Black Nights 2015 Review: BODY, The Connection Between Flesh and Spirit

Malgorzata Szumowska's previous films (Elles, In the Name Of) have looked at the conflict between mind and body, in a darkly serious tone. In her latest film Body (which won the Silver Bear for Best Director at Berlinale), she again looks to how mind and body interact, but with a decidely comic tone, though it's still a dark one. It's a rather absurdist look at how three connected people deal with death and grief, told with intimacy and engaging characters.

A prosecuting attorney (Janusz Gajos) visits the sites where various citizens of Warsaw have died, either by their own hand or someone else's, and in the meantime, lives with and tried to help his daughter Olga (Justyna Suwala). Olga suffers from anorexia, and her mental state has worsened since her mother's death several months before. She is in a support group run by Anna (Maja Ostaszweska), a counsellor, who in her spare time is a medium who claims to be able to communicate with the dead.

The story unfolds as a series of interconnected scenes, glimpses into the three character's lives that slowly piece together their stories and connection. The attorney must frequently visit gruesome death scenes, and so has the stomach to help his daughter when she purges, but lacks the mental capacity to help her spirit. Olga attends her support group with other suffering form eating disorders, and slowly opens up about her hatred of her father. Anna leads this sessions through a kind of art therapy, then returns to her private life looking after her large dog, and at nights, writing cryptic notes that she claims to receive from the beyond.

The progression of tale is linear, and each scene connects to the next, but Szumowska eschews exposition in favour of impression. There is only so much we can know about the people around us from brief moments, and so that is what she gives. This is where the comedy lies: in Anna's conduction of a therapuy session with improvised dance; Olga's despondance and refusal to eat, coupled with her own muted joy of the dance; the attorney's stoicism in the face of gruesome death, and ability to smile when his lover puts on an impromtu dance for him, half naked and smoking.

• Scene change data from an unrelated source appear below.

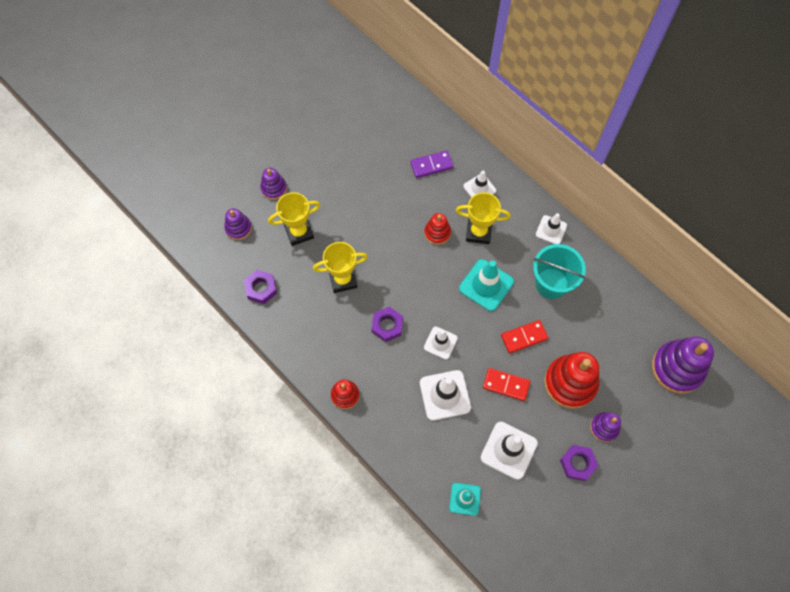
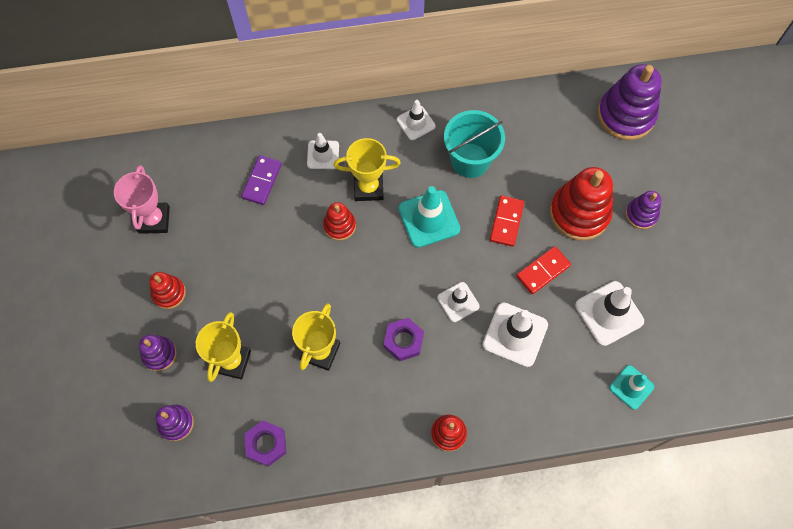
camera: 55 degrees left, 0 degrees up
yellow trophy [456,192,511,244] -> yellow trophy turned 45 degrees clockwise [334,138,401,201]
purple nut [560,445,598,481] -> none
none -> pink trophy [114,165,170,234]
none -> red stacking toy [149,272,186,309]

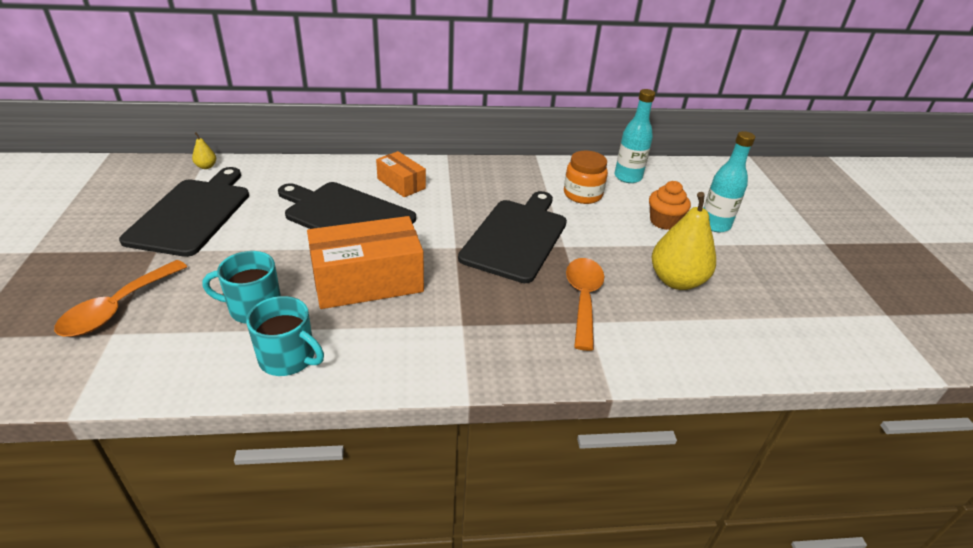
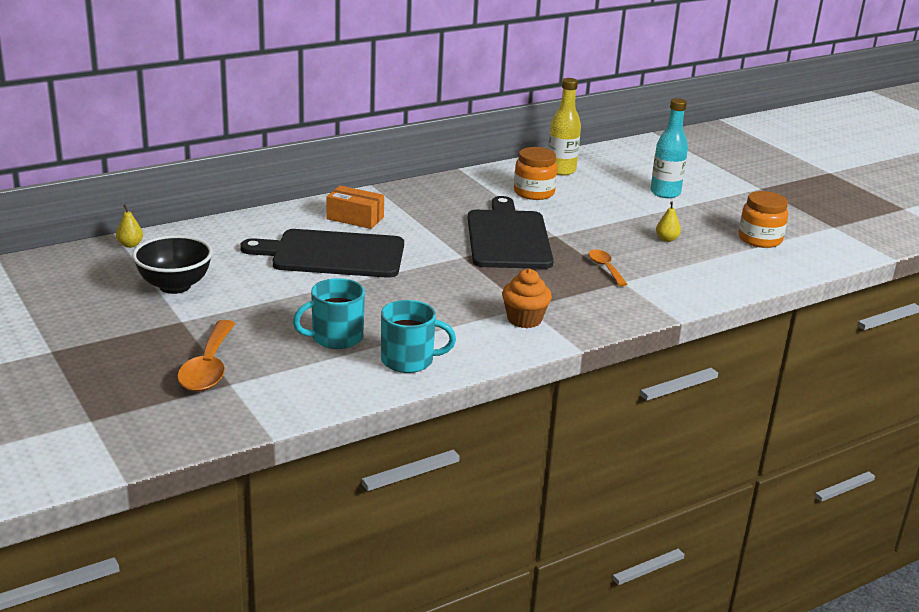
camera: 25 degrees left, 10 degrees down
black cutting board [119,167,249,257] -> black bowl [132,235,213,294]
orange box [307,216,424,309] -> none
orange spoon [566,258,604,351] -> orange spoon [588,249,627,286], size x0.58
turquoise bottle [615,89,655,183] -> yellow bottle [548,78,581,175]
orange cupcake [649,181,691,230] -> orange cupcake moved to [502,269,552,328]
yellow pear [651,192,716,290] -> yellow pear [656,201,681,242], size x0.43
none -> orange jar [739,191,788,248]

The film is really a series of dances, both real and metaphorical. Father and daughter dance around the truth of the mother's death and the toll it has taken on their relationship. Anna dances around the truth of her 'gift' and how she uses her talents to help other people. Olga dances around the reasons behind her illness and her refusal to help herself. There is never any attempt by Szumowska to make these character improve their situations through force of will; the camera is placed to show them as they muddle through, as if in a game of musical chairs. But there are chairs for all of them, and in a final bid to rid themselves of the demon that is the mother's death, the attorney and Olga share a slow movement towards healing.

Combining a family drama with a touch of the supernatural is not necessarily new, but Szumowska adds more than a dash of humour. But these are not character to be laughed at, but rather laughed with, as the absurdity of their lives relfects the absurdity of our own, with situations that can only be understood from the inside out.